Pulsar36, firstly I never really had to learn Italian since we spoke it at home, so you're probably better off taking advice from someone who has learned the language intentionally. But imo the best way to learn about a language or a culture would be to immerse yourself in it as much as possible in a natural setting, especially if you find going to formal classes boring.
Spending time in Italy would be your best bet in this regard, but since you don't have time or money that may not be an option. If you live in New York, you could be in luck anyway though, since there are literally millions of Italians and there descendants there (but they've been there for a long time now so i'm not sure how many of them still speak any Italian). there must still be places around NYC were it is spoken fairly widely and you could maybe get some practice there. btw is it true that Chinatown has practically swallowed Little Italy alive?
it's not the hardest language anyway, and learning to pronounce things, and make some sentences is probably easier than it would be for someone learning English. plus they use the same letters, similar grammar and due to the French/Latin origin of many English words sometimes even similar expressions. I guess the main reason it isn't taught extensively in schools is that it isn't really considered an important world language like some of the other ones, but it isn't inferiority or that it's considered too difficult or anything like that.
Learning it while watching soccer or doing something else you're interested in, is also good. like if you can get Italian commentary or something, so you can be exposed to the language without getting bored if you don't understand much when starting out.

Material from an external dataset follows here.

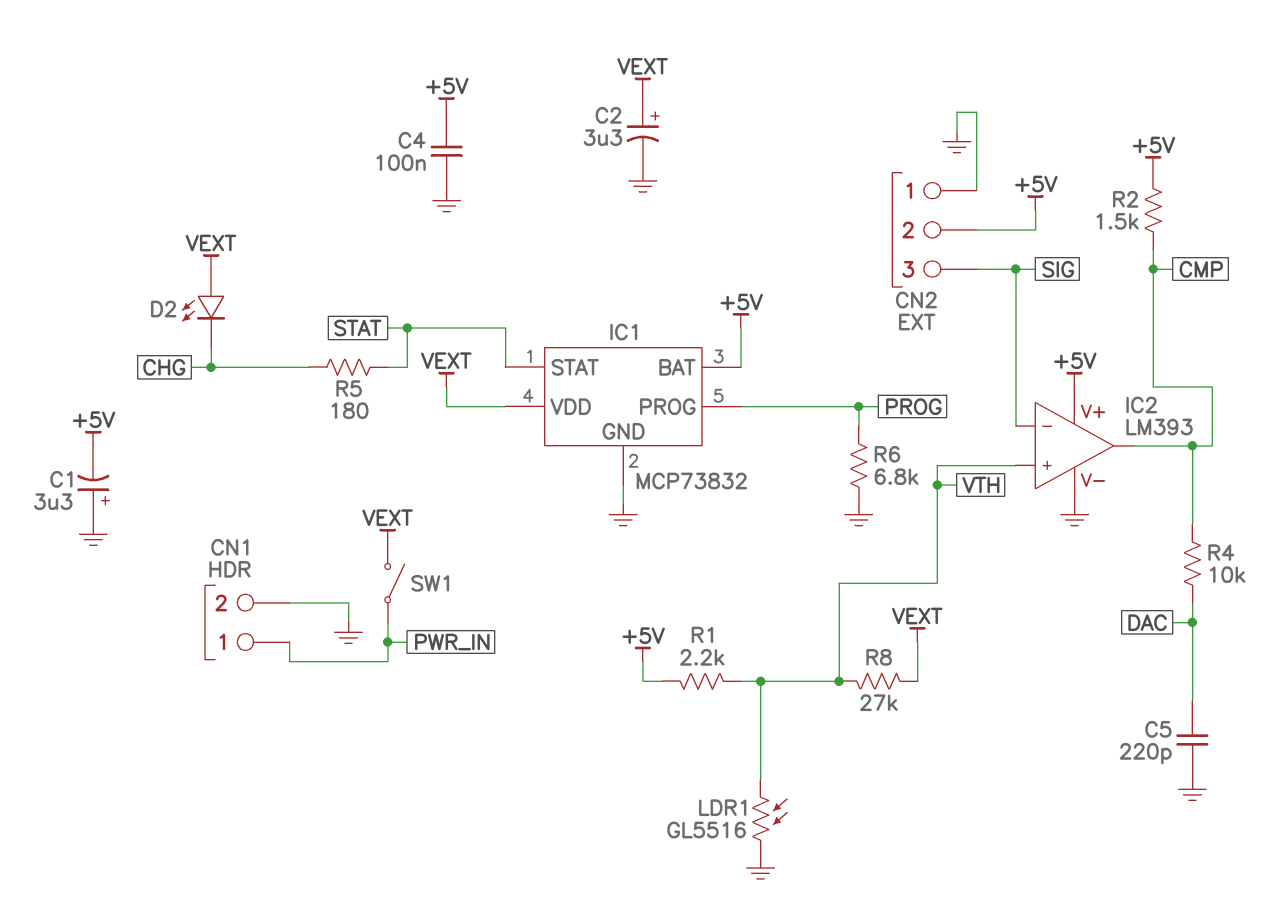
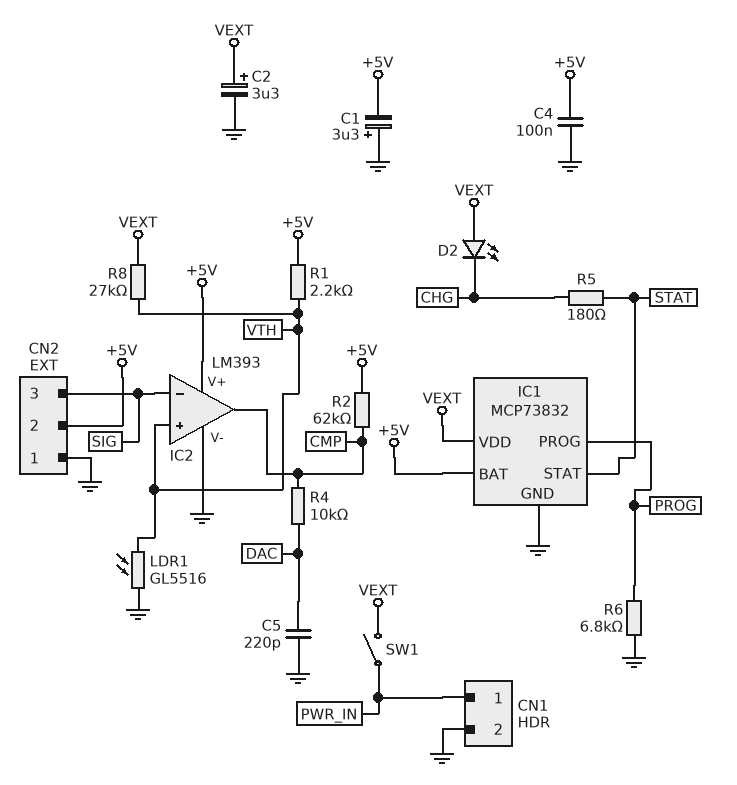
R2: 1.5k (+5V, CMP) -> 62k (+5V, CMP)

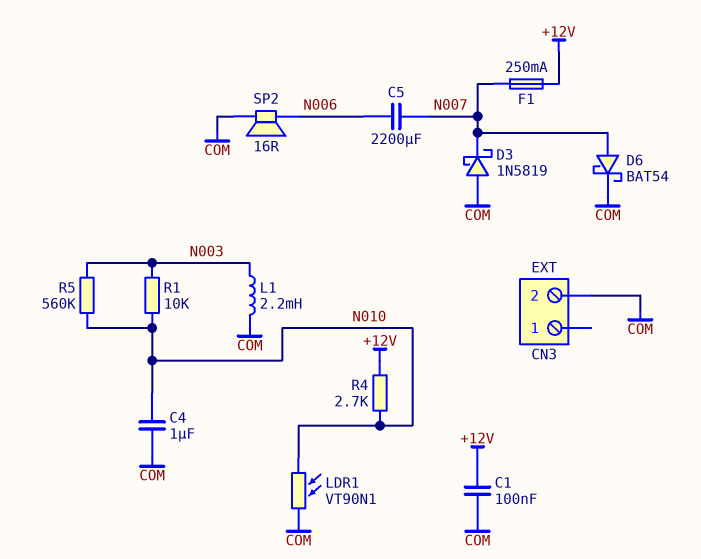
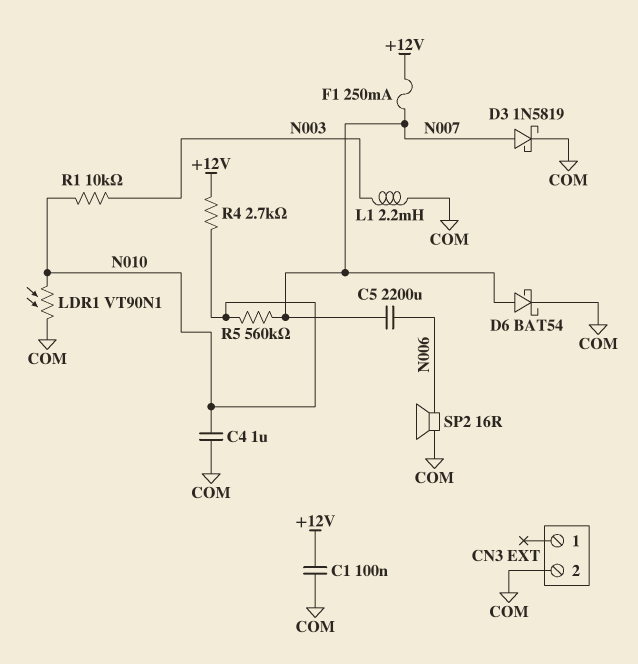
D3: schottky 1N5819 (A COM, K N007) -> schottky 1N5819 (A N007, K COM)
R5: 560k (N003, N010) -> 560k (N007, N010)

also knowing Spanish will definitely help you out a lot. a lot of phrases are very similar, and some words are exactly the same so you have a head start. Italians who haven't learned any Spanish can still understand a fair bit of spoken and written Spanish, and vice-versa. Certainly from hearing a lot of interviews with Spanish speaking South American players in Serie A it sounds like they learn Italian pretty quickly and lose their accents more readily than players from other backgrounds.